***** Input
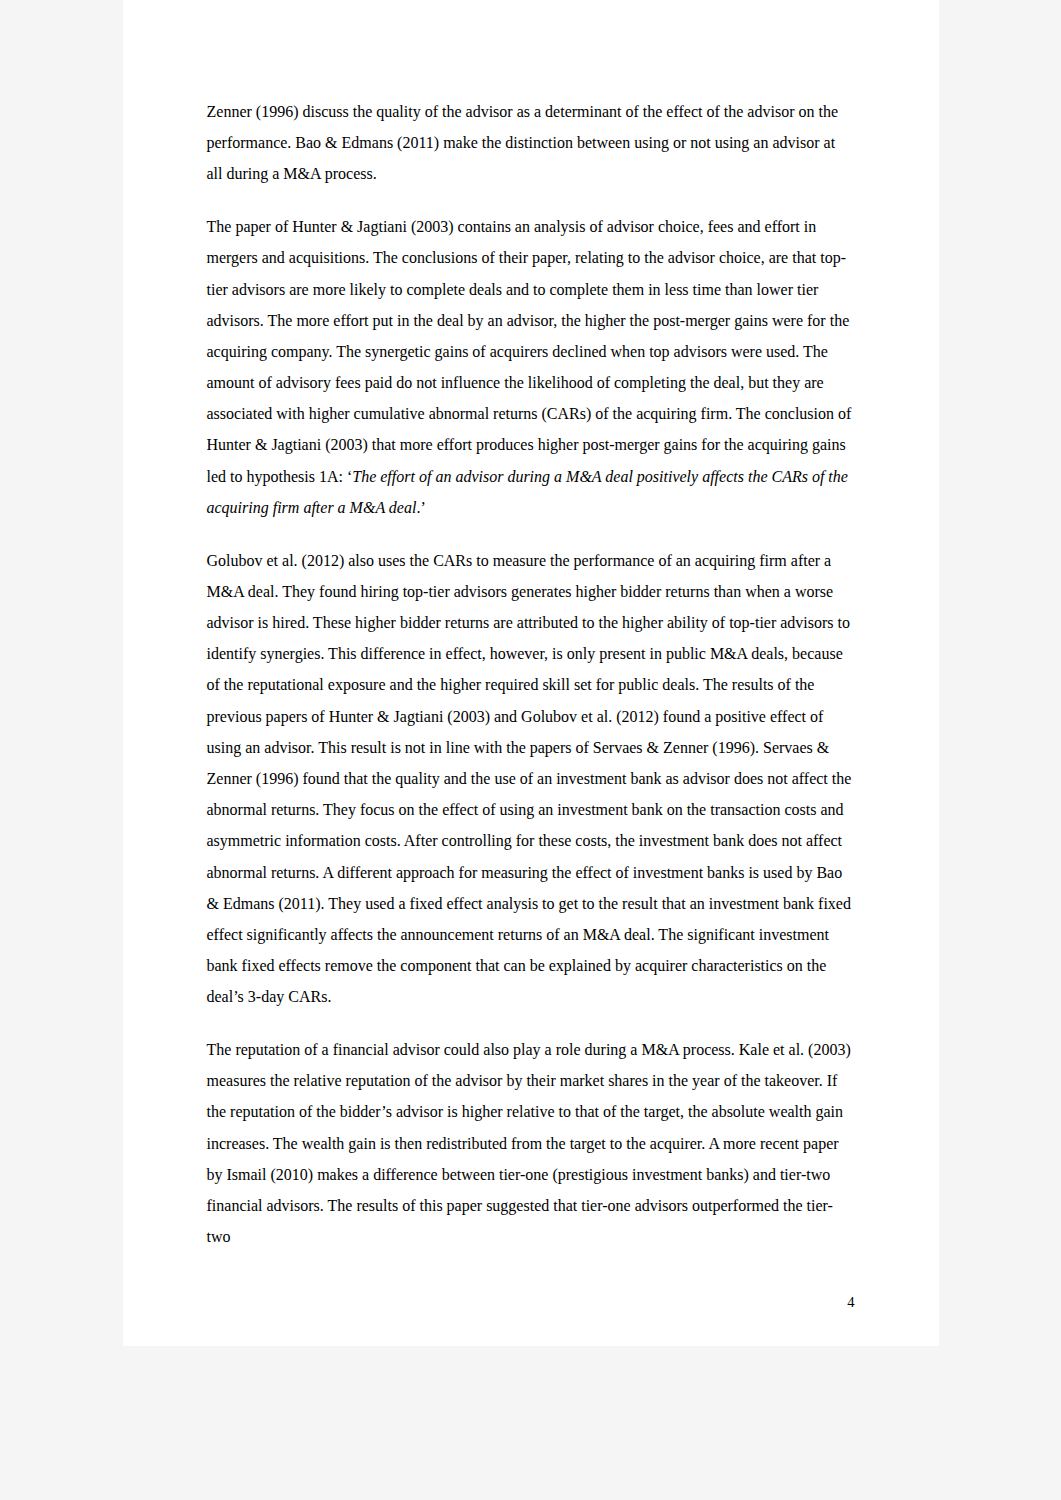Zenner (1996) discuss the quality of the advisor as a determinant of the effect of the advisor on the performance. Bao & Edmans (2011) make the distinction between using or not using an advisor at all during a M&A process.
The paper of Hunter & Jagtiani (2003) contains an analysis of advisor choice, fees and effort in mergers and acquisitions. The conclusions of their paper, relating to the advisor choice, are that top-tier advisors are more likely to complete deals and to complete them in less time than lower tier advisors. The more effort put in the deal by an advisor, the higher the post-merger gains were for the acquiring company. The synergetic gains of acquirers declined when top advisors were used. The amount of advisory fees paid do not influence the likelihood of completing the deal, but they are associated with higher cumulative abnormal returns (CARs) of the acquiring firm. The conclusion of Hunter & Jagtiani (2003) that more effort produces higher post-merger gains for the acquiring gains led to hypothesis 1A: ‘The effort of an advisor during a M&A deal positively affects the CARs of the acquiring firm after a M&A deal.’
Golubov et al. (2012) also uses the CARs to measure the performance of an acquiring firm after a M&A deal. They found hiring top-tier advisors generates higher bidder returns than when a worse advisor is hired. These higher bidder returns are attributed to the higher ability of top-tier advisors to identify synergies. This difference in effect, however, is only present in public M&A deals, because of the reputational exposure and the higher required skill set for public deals. The results of the previous papers of Hunter & Jagtiani (2003) and Golubov et al. (2012) found a positive effect of using an advisor. This result is not in line with the papers of Servaes & Zenner (1996). Servaes & Zenner (1996) found that the quality and the use of an investment bank as advisor does not affect the abnormal returns. They focus on the effect of using an investment bank on the transaction costs and asymmetric information costs. After controlling for these costs, the investment bank does not affect abnormal returns. A different approach for measuring the effect of investment banks is used by Bao & Edmans (2011). They used a fixed effect analysis to get to the result that an investment bank fixed effect significantly affects the announcement returns of an M&A deal. The significant investment bank fixed effects remove the component that can be explained by acquirer characteristics on the deal’s 3-day CARs.
The reputation of a financial advisor could also play a role during a M&A process. Kale et al. (2003) measures the relative reputation of the advisor by their market shares in the year of the takeover. If the reputation of the bidder’s advisor is higher relative to that of the target, the absolute wealth gain increases. The wealth gain is then redistributed from the target to the acquirer. A more recent paper by Ismail (2010) makes a difference between tier-one (prestigious investment banks) and tier-two financial advisors. The results of this paper suggested that tier-one advisors outperformed the tier-two
4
**********
Prompt :: Without the pictures, repeat the listing word for word.

Result of the task ::
Zenner (1996) discuss the quality of the advisor as a determinant of the effect of the advisor on the performance. Bao & Edmans (2011) make the distinction between using or not using an advisor at all during a M&A process.
The paper of Hunter & Jagtiani (2003) contains an analysis of advisor choice, fees and effort in mergers and acquisitions. The conclusions of their paper, relating to the advisor choice, are that top-tier advisors are more likely to complete deals and to complete them in less time than lower tier advisors. The more effort put in the deal by an advisor, the higher the post-merger gains were for the acquiring company. The synergetic gains of acquirers declined when top advisors were used. The amount of advisory fees paid do not influence the likelihood of completing the deal, but they are associated with higher cumulative abnormal returns (CARs) of the acquiring firm. The conclusion of Hunter & Jagtiani (2003) that more effort produces higher post-merger gains for the acquiring gains led to hypothesis 1A: ‘The effort of an advisor during a M&A deal positively affects the CARs of the acquiring firm after a M&A deal.’
Golubov et al. (2012) also uses the CARs to measure the performance of an acquiring firm after a M&A deal. They found hiring top-tier advisors generates higher bidder returns than when a worse advisor is hired. These higher bidder returns are attributed to the higher ability of top-tier advisors to identify synergies. This difference in effect, however, is only present in public M&A deals, because of the reputational exposure and the higher required skill set for public deals. The results of the previous papers of Hunter & Jagtiani (2003) and Golubov et al. (2012) found a positive effect of using an advisor. This result is not in line with the papers of Servaes & Zenner (1996). Servaes & Zenner (1996) found that the quality and the use of an investment bank as advisor does not affect the abnormal returns. They focus on the effect of using an investment bank on the transaction costs and asymmetric information costs. After controlling for these costs, the investment bank does not affect abnormal returns. A different approach for measuring the effect of investment banks is used by Bao & Edmans (2011). They used a fixed effect analysis to get to the result that an investment bank fixed effect significantly affects the announcement returns of an M&A deal. The significant investment bank fixed effects remove the component that can be explained by acquirer characteristics on the deal’s 3-day CARs.
The reputation of a financial advisor could also play a role during a M&A process. Kale et al. (2003) measures the relative reputation of the advisor by their market shares in the year of the takeover. If the reputation of the bidder’s advisor is higher relative to that of the target, the absolute wealth gain increases. The wealth gain is then redistributed from the target to the acquirer. A more recent paper by Ismail (2010) makes a difference between tier-one (prestigious investment banks) and tier-two financial advisors. The results of this paper suggested that tier-one advisors outperformed the tier-two
4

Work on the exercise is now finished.